In school, Mitsuko leads a small gang that includes Hirono Shimizu and Yoshimi Yahagi. They are involved in prostitution, drug use, theft, and extortion. Her classmates both fear and despise her; few will approach her despite her beauty. She is described as having a reputation that intimidates even teachers. Within the Program, she is instantly active and remorseless. Her assigned weapon is a kama (sickle), which she wields with lethal skill, and she also acquires and uses a pistol. Her primary method is to feign vulnerability, lure male classmates with her sexuality, and then kill them when they let their guard down. She kills six students in the film adaptation and more in the novel and manga, making her the female participant with the highest body count.

Mitsuko has no real friends; her relationships are entirely transactional. She interacts with Hirono and Yoshimi as followers rather than equals. Her encounters with male students such as Yuichiro Takiguchi and Hiroki Sugimura are marked by manipulation and violence. She tries to seduce Sugimura but fails because he is devoted to Kayoko Kotohiki. Her most significant confrontation is with Kazuo Kiriyama, the emotionless killer. After being wounded, she attempts to seduce him, stripping naked and offering herself, but Kiriyama shows no interest and shoots her repeatedly. In her final moments, she reverts to a childlike state, crying out for her father and clinging to the ring he gave her. She is killed by a shot to the face.

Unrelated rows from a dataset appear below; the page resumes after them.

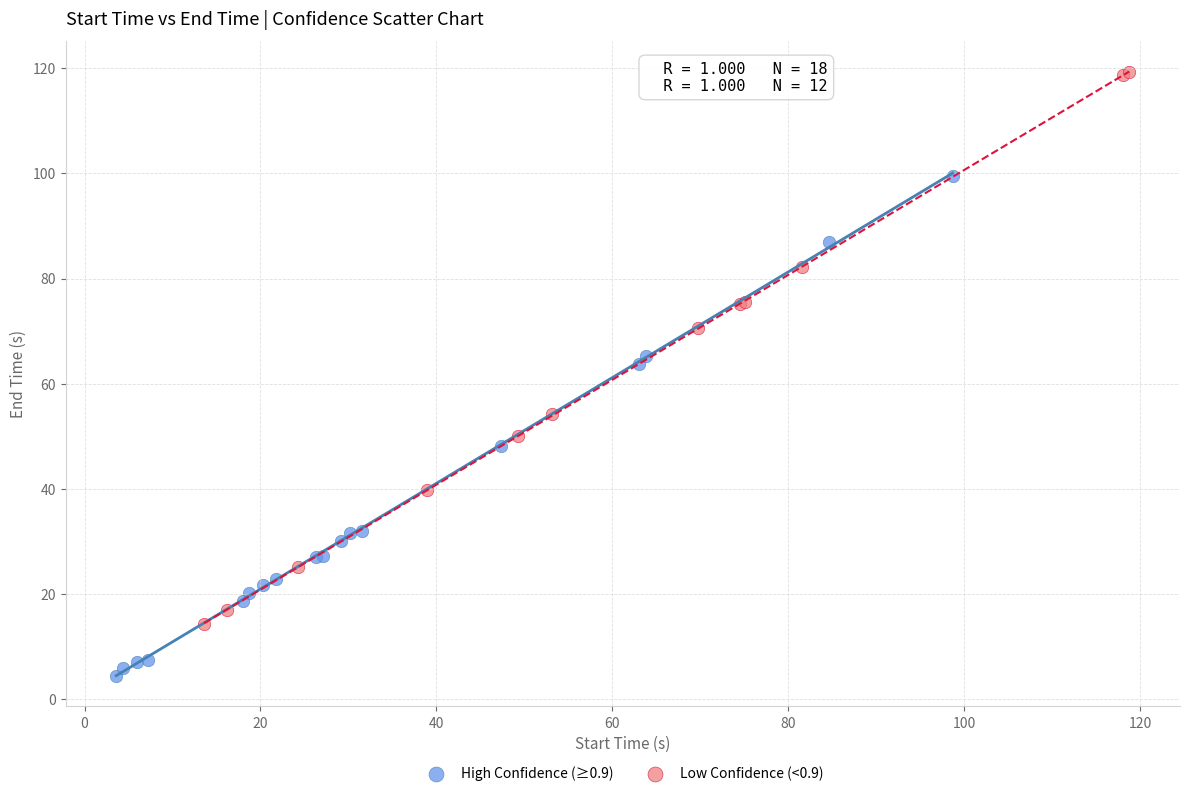

Which series reaches the maximum Y coordinate?

Low Confidence (<0.9)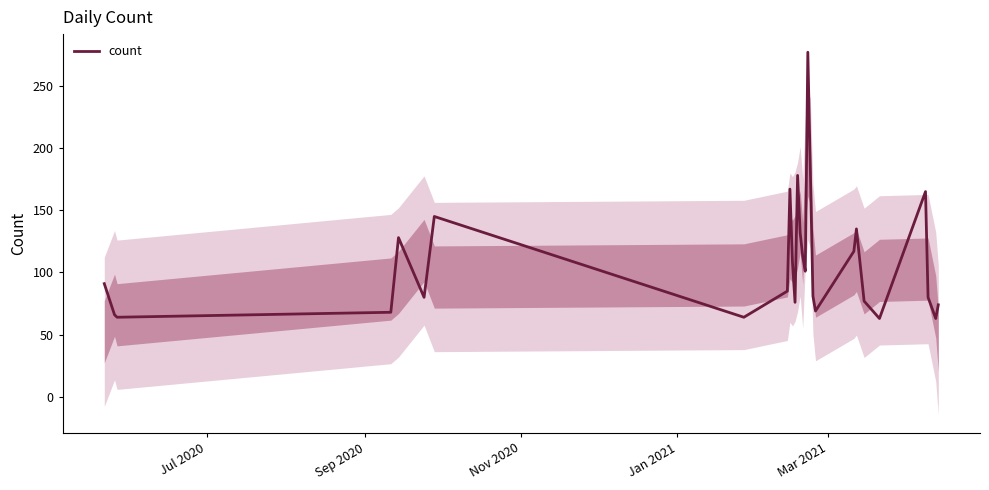

How many data points does each series have?

28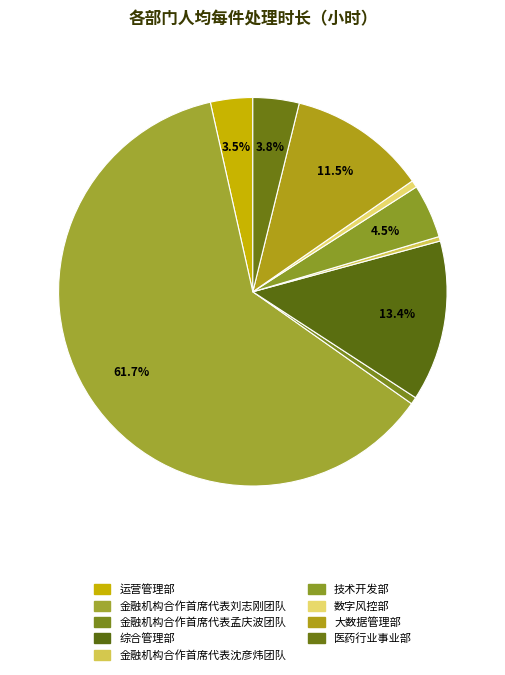

True or false: 金融机构合作首席代表沈彦炜团队 accounts for 0% of the total.

True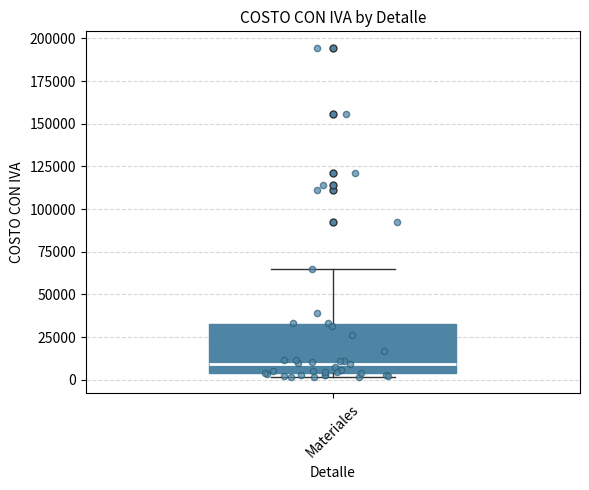

Where is the lower edge of the box for Materiales on the y-axis? The values are not printed on the chart, so give them approximately, as read against the axis.

5000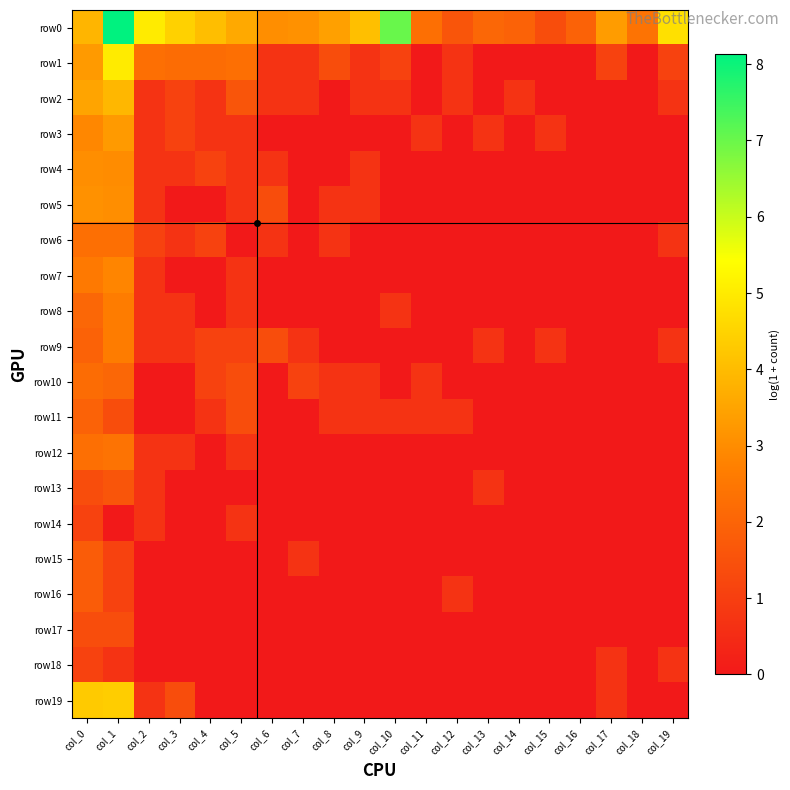

What is the total value across all series at col_5?

16.2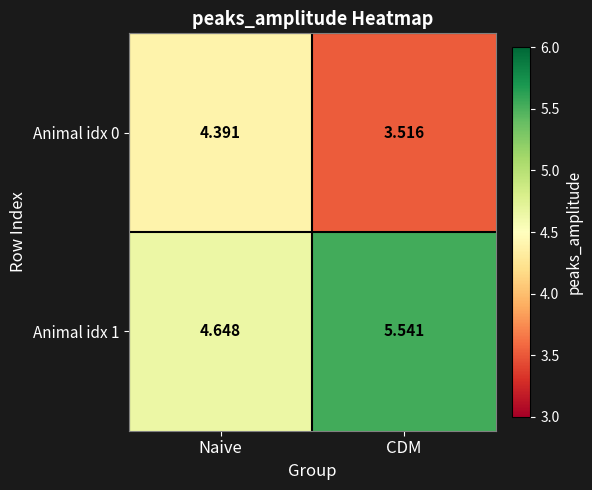

Which category has the highest value in the Animal idx 0 series?

Naive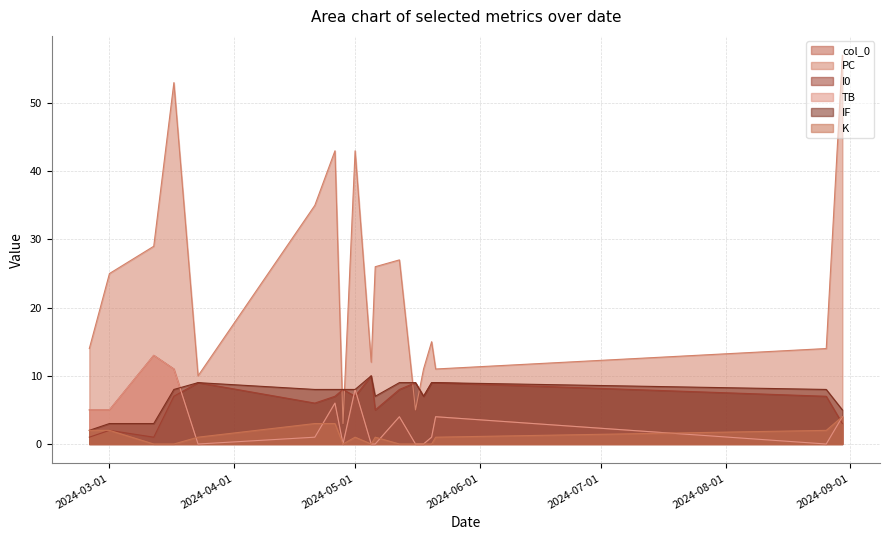

Which label corresponds to the largest value in the chart?

2024-08-30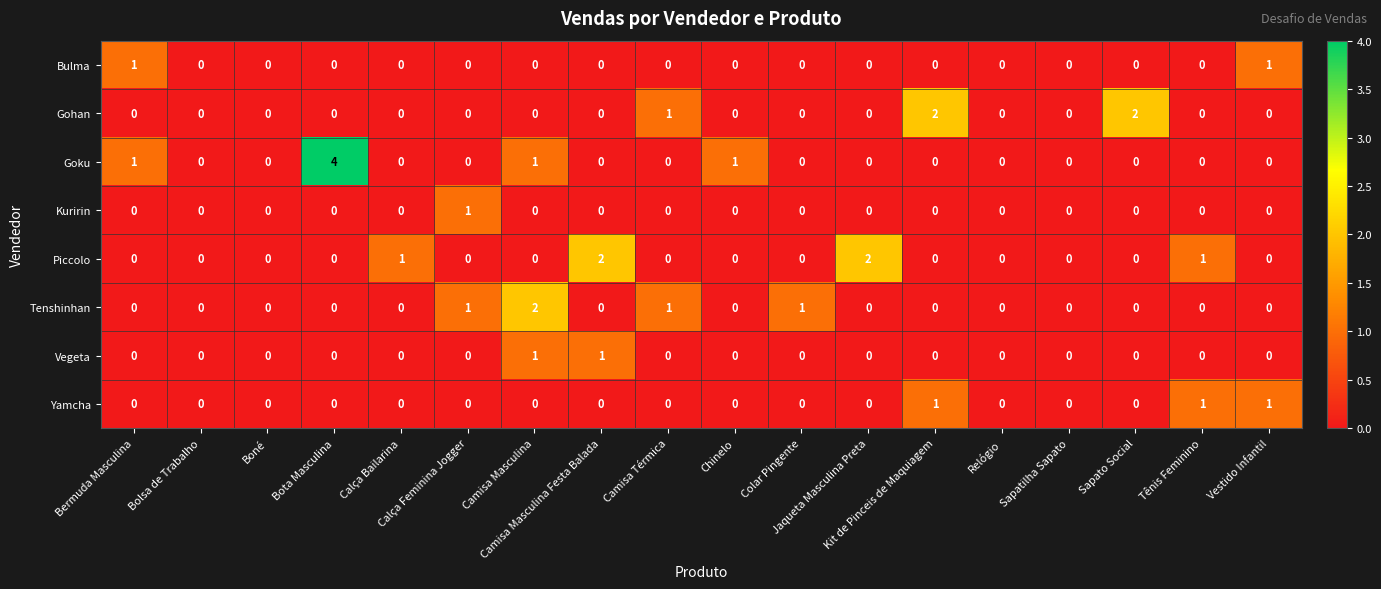

Which series has the widest spread of values?

Goku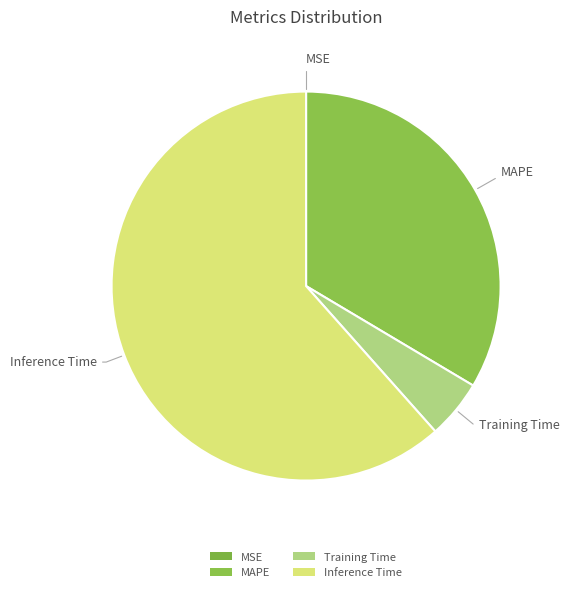

Is there a majority slice in this chart?

Yes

Across the story, Mitsuko’s arc illustrates how a victim can become a predator. She operates from a philosophy of pure self-preservation: she has been on the receiving end of cruelty, so she now takes whatever she can. Her death is both brutal and tragic, as it underscores that her manipulative skills are useless against someone utterly devoid of human emotion. She is a character defined by her trauma, her calculated cruelty, and a brief, desperate glimpse of the broken child she once was.